(SUPPLIED DATA)
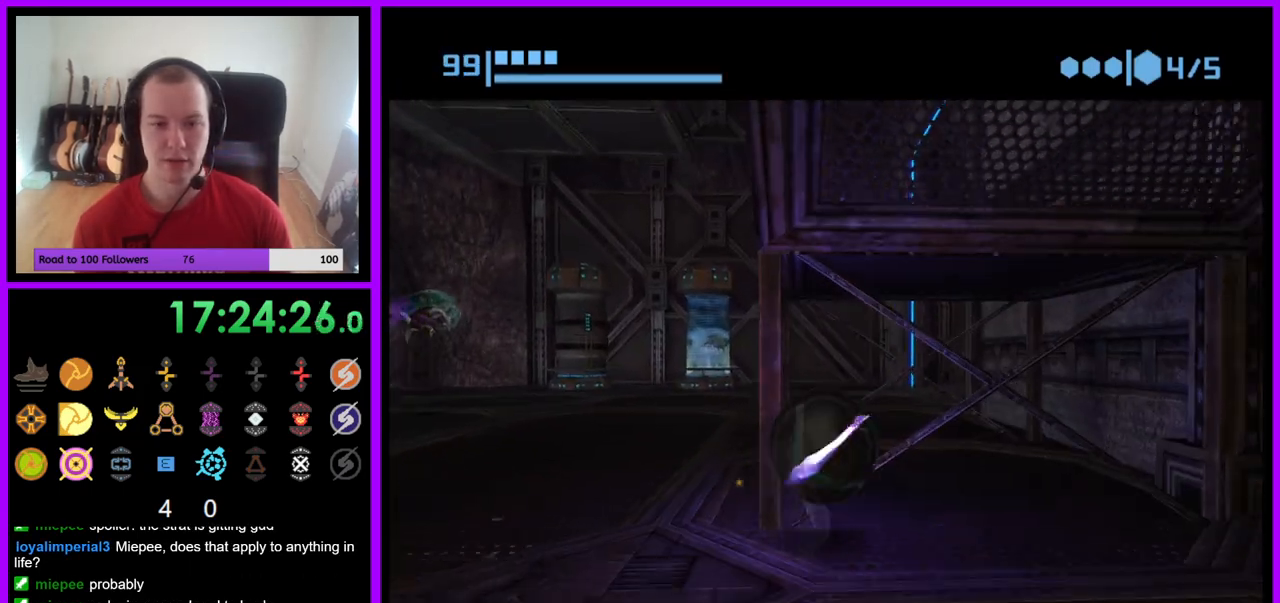
{"buttons": [], "left_stick": "up-right", "right_stick": "center", "events": [[217, "left_stick", "up-left"], [433, "left_stick", "up-right"]]}
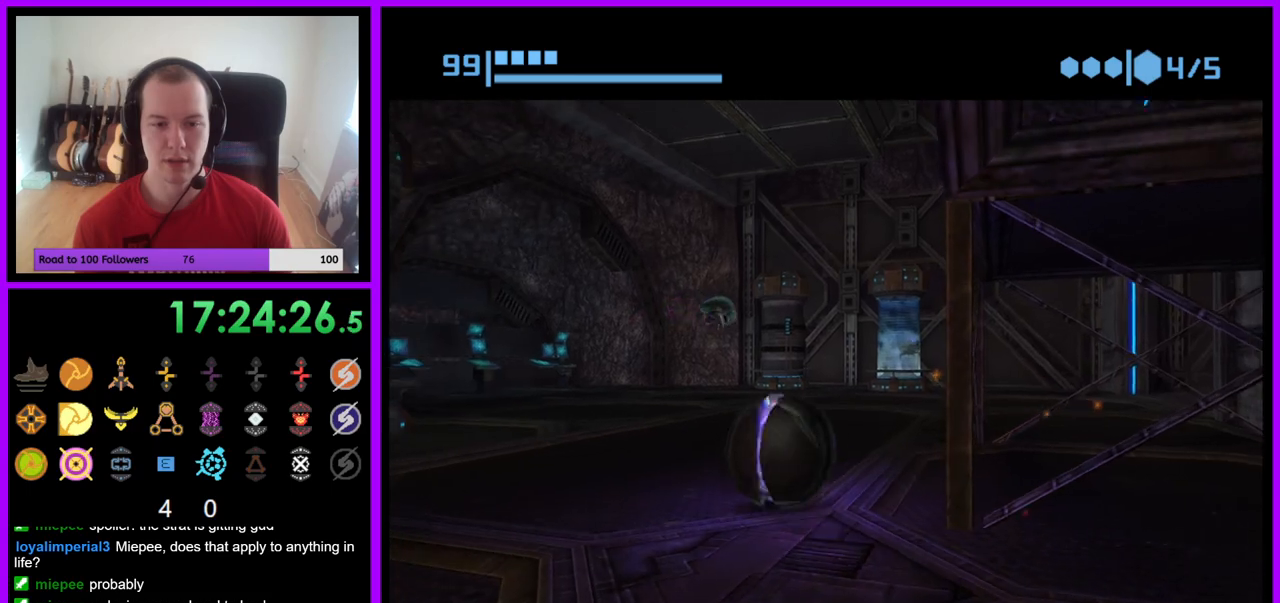
{"buttons": ["A"], "left_stick": "left", "right_stick": "center", "events": [[117, "left_stick", "down-right"], [283, "left_stick", "center"], [417, "left_stick", "left"], [467, "A", "down"]]}
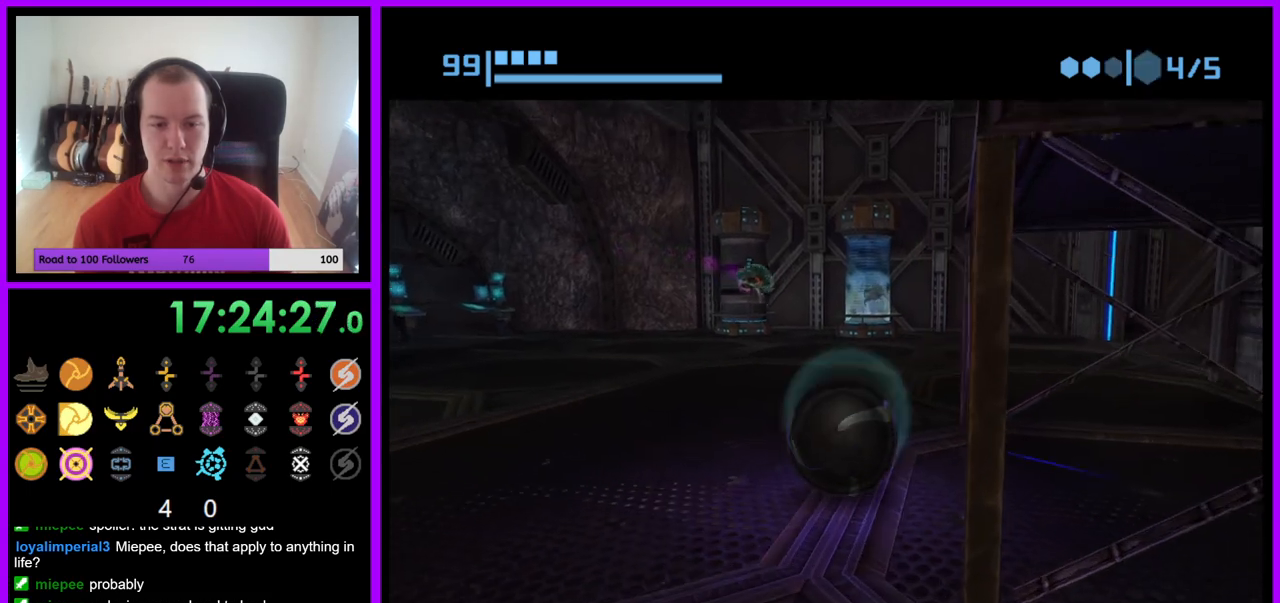
{"buttons": [], "left_stick": "center", "right_stick": "center", "events": [[50, "left_stick", "center"], [67, "A", "up"], [300, "left_stick", "right"], [400, "left_stick", "center"]]}
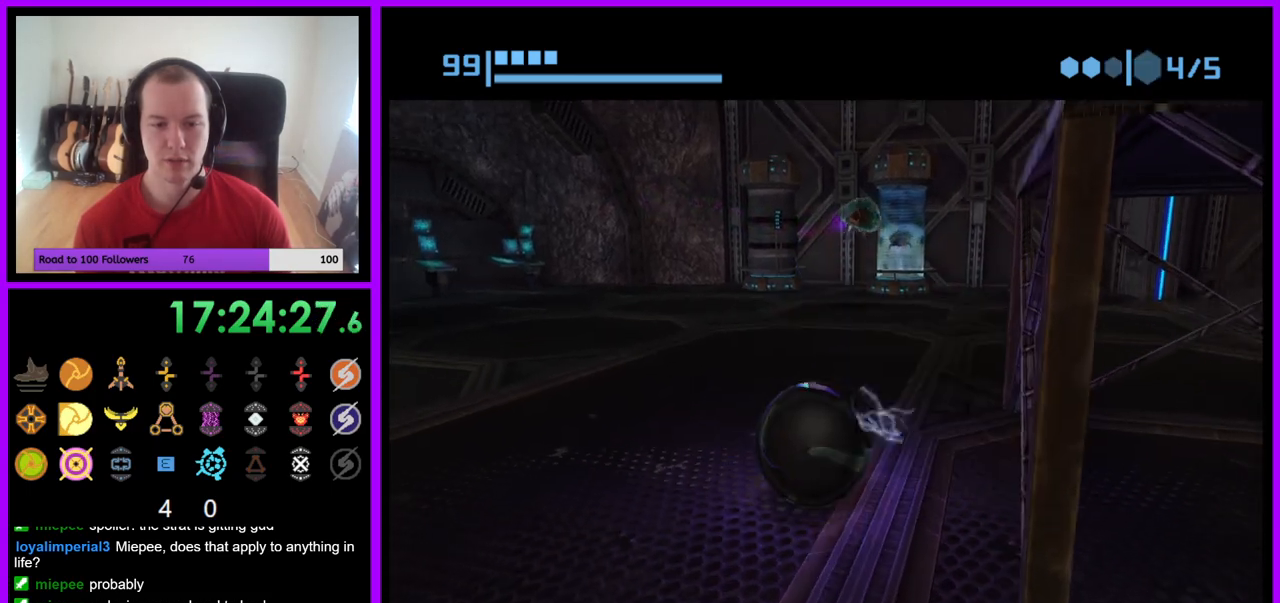
{"buttons": ["A"], "left_stick": "center", "right_stick": "center", "events": [[117, "left_stick", "right"], [183, "left_stick", "center"], [433, "A", "down"]]}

(PROBLEM TO SOLVE) All the material above must be copied exactly, and no picture belongs in the copy.

(RESULT FOR THIS TASK)
{"buttons": [], "left_stick": "up-right", "right_stick": "center", "events": [[217, "left_stick", "up-left"], [433, "left_stick", "up-right"]]}
{"buttons": ["A"], "left_stick": "left", "right_stick": "center", "events": [[117, "left_stick", "down-right"], [283, "left_stick", "center"], [417, "left_stick", "left"], [467, "A", "down"]]}
{"buttons": [], "left_stick": "center", "right_stick": "center", "events": [[50, "left_stick", "center"], [67, "A", "up"], [300, "left_stick", "right"], [400, "left_stick", "center"]]}
{"buttons": ["A"], "left_stick": "center", "right_stick": "center", "events": [[117, "left_stick", "right"], [183, "left_stick", "center"], [433, "A", "down"]]}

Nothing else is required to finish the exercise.